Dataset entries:
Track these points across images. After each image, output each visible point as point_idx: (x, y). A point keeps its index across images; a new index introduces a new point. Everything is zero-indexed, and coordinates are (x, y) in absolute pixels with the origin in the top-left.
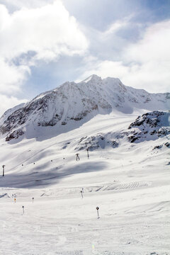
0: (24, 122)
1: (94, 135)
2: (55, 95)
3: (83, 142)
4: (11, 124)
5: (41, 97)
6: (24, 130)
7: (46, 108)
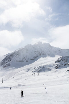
0: (10, 61)
1: (40, 66)
3: (36, 68)
4: (5, 61)
6: (10, 64)
7: (20, 55)
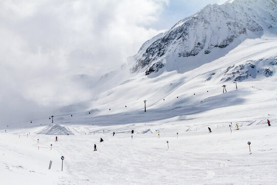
0: (163, 54)
2: (196, 20)
3: (230, 71)
4: (150, 57)
5: (180, 24)
6: (164, 62)
7: (187, 37)
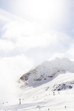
0: (27, 80)
2: (40, 67)
3: (55, 87)
7: (37, 73)
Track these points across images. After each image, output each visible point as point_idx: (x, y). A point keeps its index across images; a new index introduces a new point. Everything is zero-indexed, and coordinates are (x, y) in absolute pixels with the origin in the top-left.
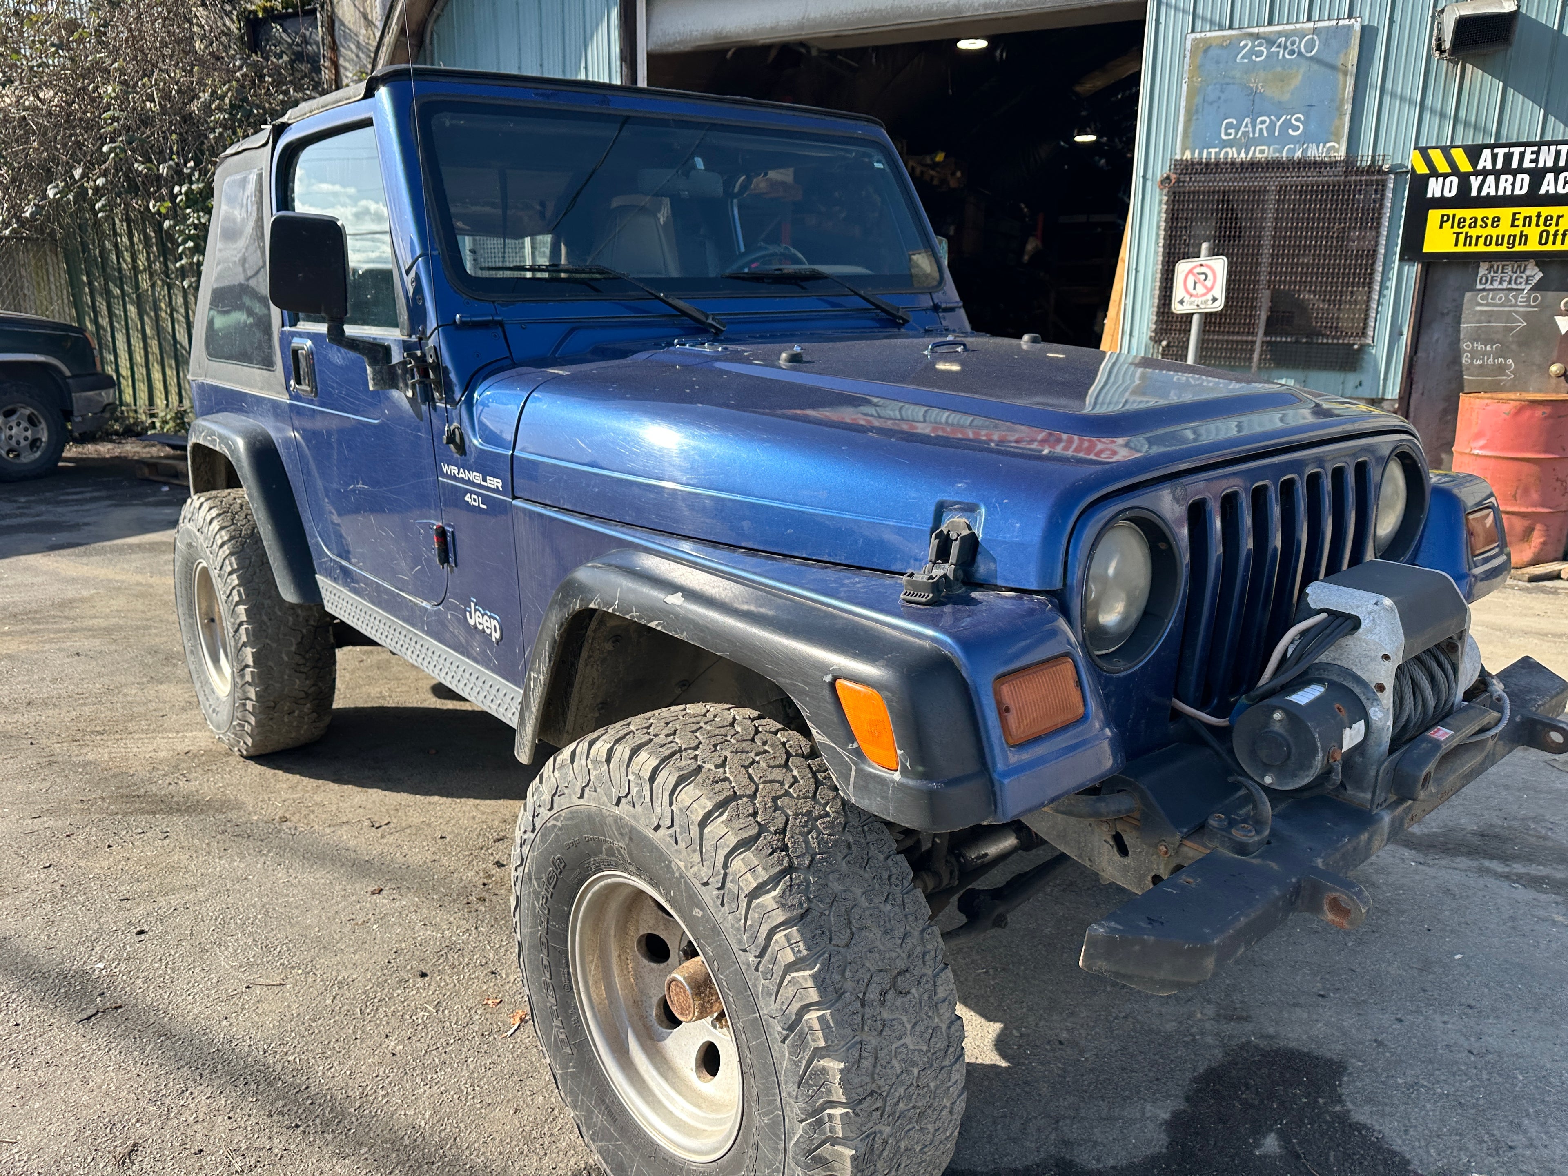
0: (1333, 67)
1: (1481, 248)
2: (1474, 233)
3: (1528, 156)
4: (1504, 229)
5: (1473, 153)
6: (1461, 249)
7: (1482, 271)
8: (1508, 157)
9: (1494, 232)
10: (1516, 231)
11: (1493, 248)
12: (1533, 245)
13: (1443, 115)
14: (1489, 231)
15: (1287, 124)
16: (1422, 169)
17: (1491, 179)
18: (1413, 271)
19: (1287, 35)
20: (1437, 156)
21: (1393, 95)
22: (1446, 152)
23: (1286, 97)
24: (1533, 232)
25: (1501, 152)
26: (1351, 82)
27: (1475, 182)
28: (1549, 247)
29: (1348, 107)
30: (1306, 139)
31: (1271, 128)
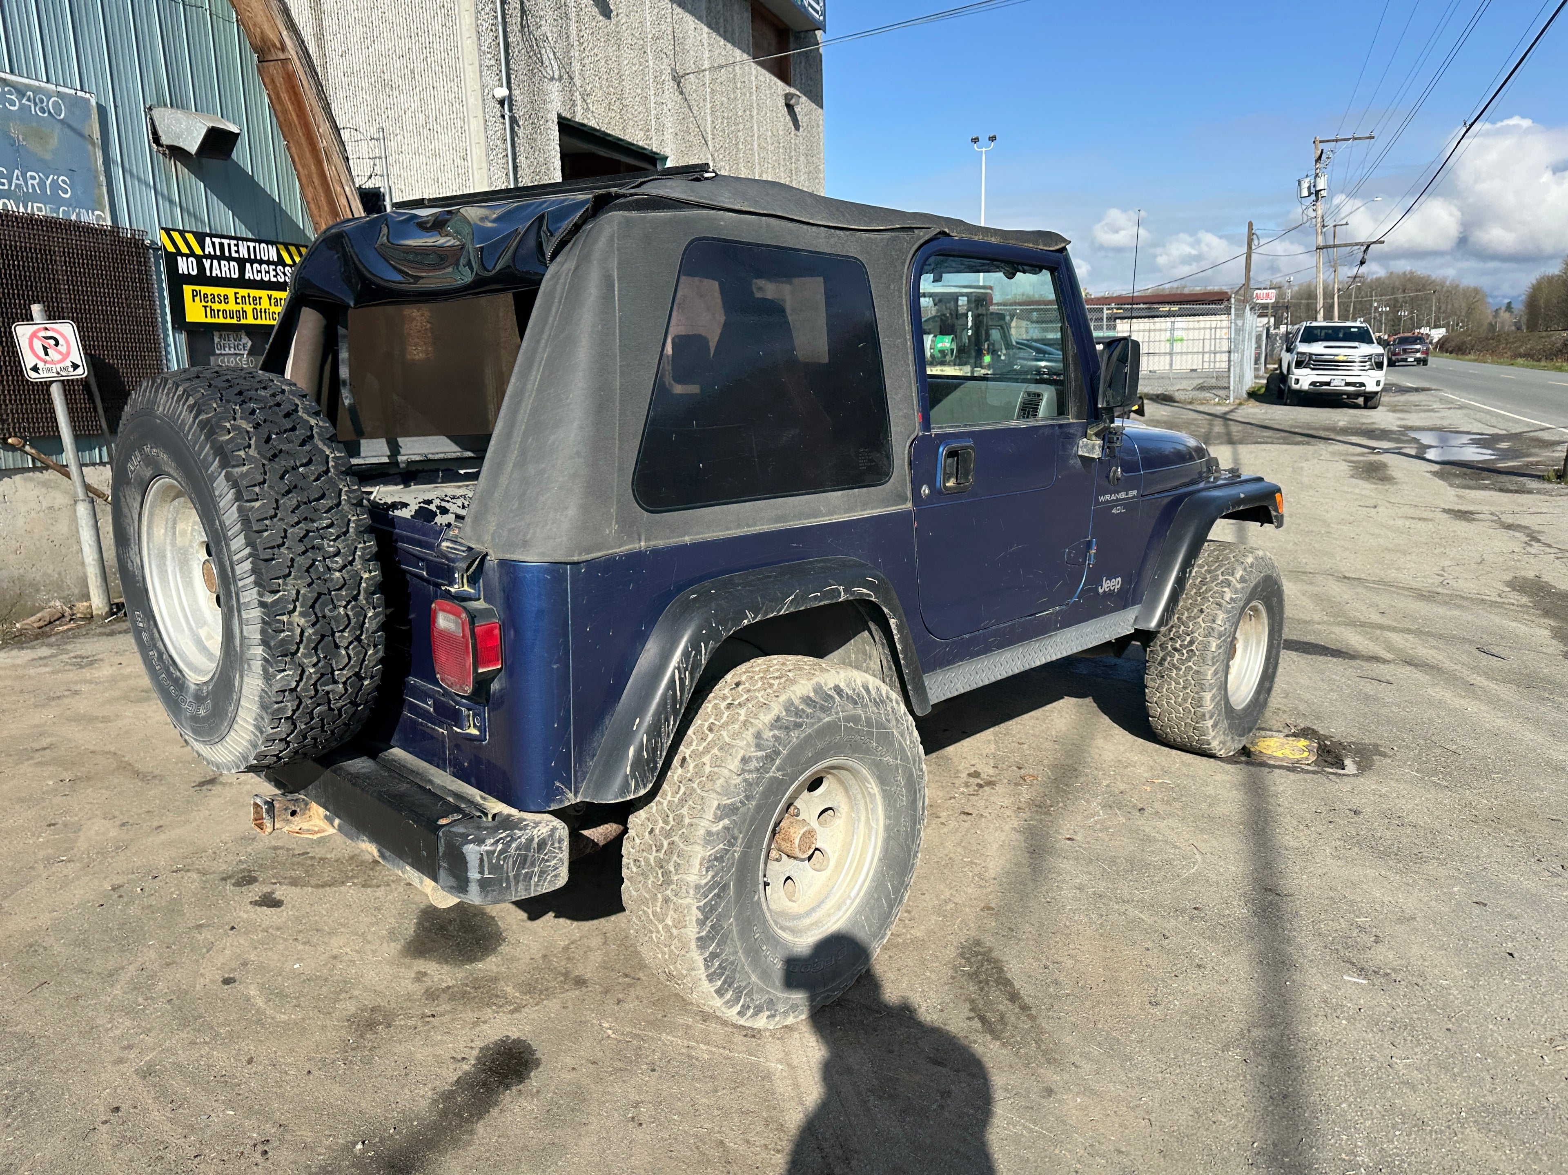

PROBLEM DESCRIPTION
Change every "images" in the material to "frames" and leave all other text unchanged. Omit the pictures from your version.

OUTPUT FOR THIS TASK
Track these points across frames. After each image, output each visible point as point_idx: (x, y). A point keeps its index across frames; a new index introduces a new point. Everything is zero-indexed, and coordinates are (x, y) in absolute pixels with the origin in the top-left.
0: (24, 122)
1: (94, 135)
2: (55, 95)
3: (83, 142)
4: (11, 124)
5: (41, 97)
6: (24, 130)
7: (46, 108)
0: (10, 61)
1: (40, 66)
3: (36, 68)
4: (5, 61)
6: (10, 64)
7: (20, 55)
0: (163, 54)
2: (196, 20)
3: (230, 71)
4: (150, 57)
5: (180, 24)
6: (164, 62)
7: (187, 37)
0: (27, 80)
2: (40, 67)
3: (55, 87)
7: (37, 73)
Track these points across frames. After each image, output each visible point as point_idx: (x, y). A point keeps its index across frames; a new index introduces a new point. Everything is zero-indexed, and coordinates are (x, y) in absolute pixels with the origin in the top-left.
0: (1333, 67)
1: (1481, 248)
2: (1474, 233)
3: (1528, 156)
4: (1504, 229)
5: (1473, 153)
6: (1461, 249)
7: (1482, 271)
8: (1508, 157)
9: (1494, 232)
10: (1516, 231)
11: (1493, 248)
12: (1533, 245)
13: (1443, 115)
14: (1489, 231)
15: (1287, 124)
16: (1422, 169)
17: (1491, 179)
18: (1413, 271)
19: (1287, 35)
20: (1437, 156)
21: (1393, 95)
22: (1446, 152)
23: (1286, 97)
24: (1533, 232)
25: (1501, 152)
26: (1351, 82)
27: (1475, 182)
28: (1549, 247)
29: (1348, 107)
30: (1306, 139)
31: (1271, 128)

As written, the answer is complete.